It seems to me that as soon as a flower proves that it has no problem surviving in a particular climate, someone slaps the label “wildflower”. To we snobbish gardeners, being a wildflower is like being the trailer park beauty queen. All the boys want her number but nobody is taking her to the party. Such is the case with the marsh marigold.
The marsh marigold, or cowslip as it’s known to its close friends, is a wildflower. Technically, as the name would imply, marsh marigolds grow in marshy areas. Most descriptions of it would imply that they will only grow in consistently wet and shady areas, but from personal experience, I can honesty state these things will grow anywhere except severe drought.

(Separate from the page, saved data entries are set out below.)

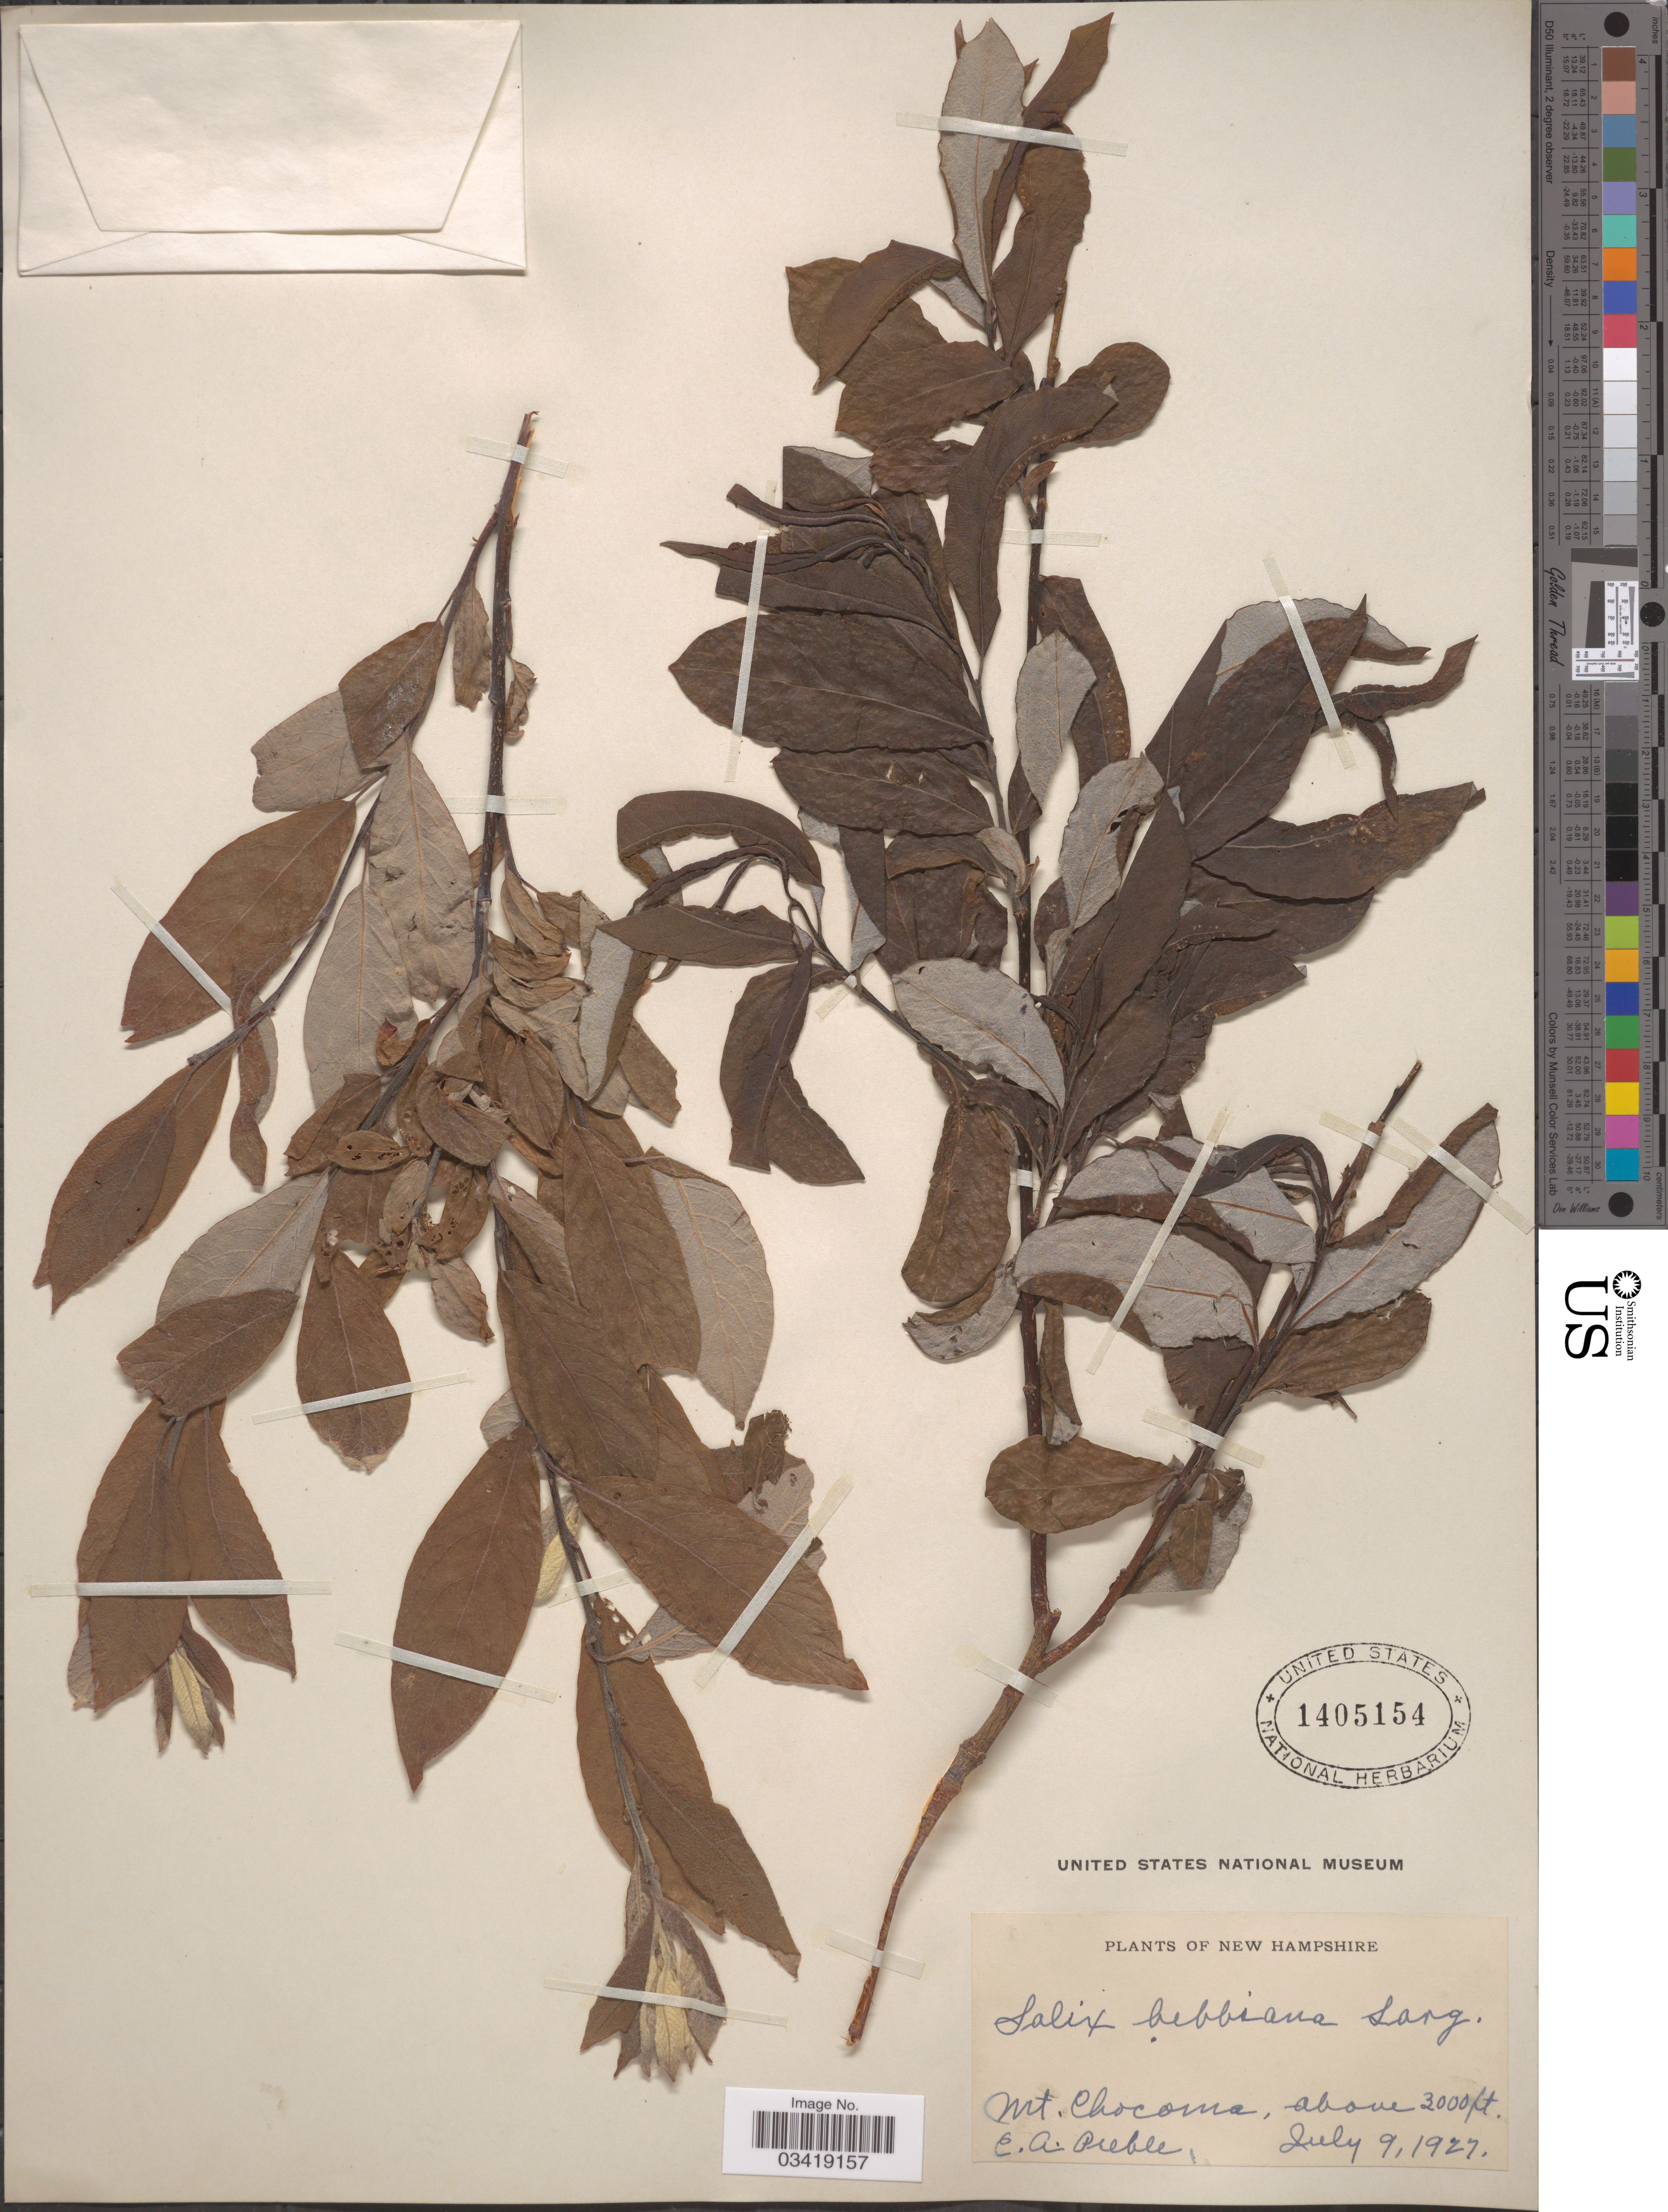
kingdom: Plantae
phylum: Tracheophyta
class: Magnoliopsida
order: Malpighiales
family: Salicaceae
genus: Salix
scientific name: Salix bebbiana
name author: Sarg.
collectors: E. Preble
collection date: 1927-07-09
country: United States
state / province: New Hampshire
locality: Mt. Chocoma.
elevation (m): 914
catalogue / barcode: US 1405154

It grows beautifully all over my yard and my neighbor’s yard (which is where I snitched them from to begin with). It grows best where the ground is consistently wet and the light is shady, but there are many areas where it only gets marsh like conditions for a few weeks per year. The rest of the year, the conditions are dry with normal rainfall providing the water. As a matter of fact, my neighbor has theirs up on a mound that could not possibly stay wet all year.
Marsh marigolds bloom in early spring and are done blooming by late spring. After that, their dark green, ruffled heart shaped leaves make a great ground cover for the remainder of the year. From what I can tell, they are evergreen. So even in the winter months, they add a nice green color to an otherwise drab winter.
The flowers are yellow and are family to buttercups. It has knock-off petals that look like the petals you would pay big bucks for but in fact they are really petaloid sepals.
Best of all, when the rest of the garden is still trying to decide if it is safe to come out yet, marsh marigolds are dotting the world with little yellow spots of sunshine.
The real problem is that they are easy. Easy flowers just don’t get the respect that they should. The gardeners all talk about how great those wildflowers are but your big box nursery just would not approve of that kind of “wildflower” relationship.